Figure 1: China’s Producer Prices Decline. Source: National Bureau of Statistics
Instead of the substantial price increases projected by some analysts at the start of the year, China is witnessing a unique period of price declines. This stands in stark contrast to the soaring inflation that accompanied the reopening of the US and other major economies, and it is seen both at the factory gate and at the retail level.
Producer prices have been contracting on a year-on-year basis since October 2022, largely due to falling prices for commodities such as coal and crude oil.
The buildup of supplies during the pandemic and in the first quarter, amid a burst of confidence following the termination of Covid restrictions, has been a major driver of low pricing this year. This has recently been reversed, with businesses lowering their prices in order to minimize their inventory.
If prices continue to fall over a wide range of commodities for an extended period of time, customers may postpone purchases, further slowing economic activity and compelling businesses to continue lowering prices. This, in turn, would reduce revenue and earnings, pushing enterprises to reduce investment and job creation, culminating in the type of economic stagnation that Japan has experienced for decades.
Some experts predict that consumer inflation will continue to fall for a few months before rising towards the end of the year as the greater base of comparison with last year fades and domestic demand rises. Bloomberg polled economists estimate full-year inflation to be 0.8% in 2023, the weakest rate since 2009.
China slid into deflation in July, adding pressure on policymakers to step up monetary and fiscal support even as signs that the decline in prices is temporary may limit any stimulus.

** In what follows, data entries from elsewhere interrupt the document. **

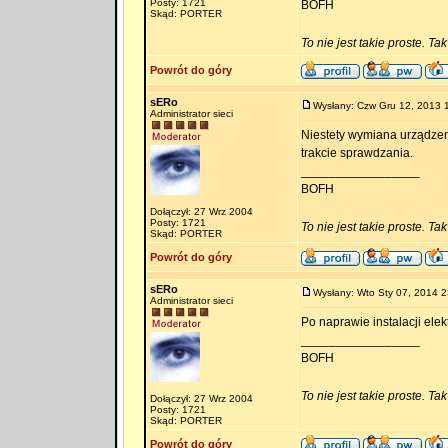
Posty: 1721
BOFH
Skąd: PORTER
To nie jest takie proste. Ta
Powrót do góry
sERo
Wysłany: Czw Gru 12, 2013 
Administrator sieci
Niestety wymiana urządzen
trakcie sprawdzania.
_________________
BOFH
Dołączył: 27 Wrz 2004
Posty: 1721
To nie jest takie proste. Ta
Skąd: PORTER
Powrót do góry
sERo
Wysłany: Wto Sty 07, 2014 2
Administrator sieci
Po naprawie instalacji ele
_________________
BOFH
To nie jest takie proste. Ta
Dołączył: 27 Wrz 2004
Posty: 1721
Skąd: PORTER
Powrót do góry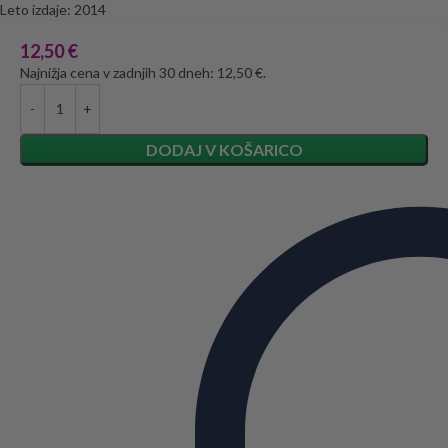
Leto izdaje: 2014
12,50
€
Najnižja cena v zadnjih 30 dneh: 12,50 €.
DODAJ V KOŠARICO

Investors expect the People's Bank of China to inject more monetary stimulus, such as interest rate cuts in response to the weak inflation figures. However, the central bank is constrained by various factors, including a lower yuan and high levels of debt in the economy. Given the financial challenges that many municipal governments are under, fiscal support has likewise been minimal.
China's economy grew at a 3% annual rate last year, one of the slowest rates in decades as economic controls and a property crisis hammered the country. Its eventual reopening gave hope that the economy will improve this year.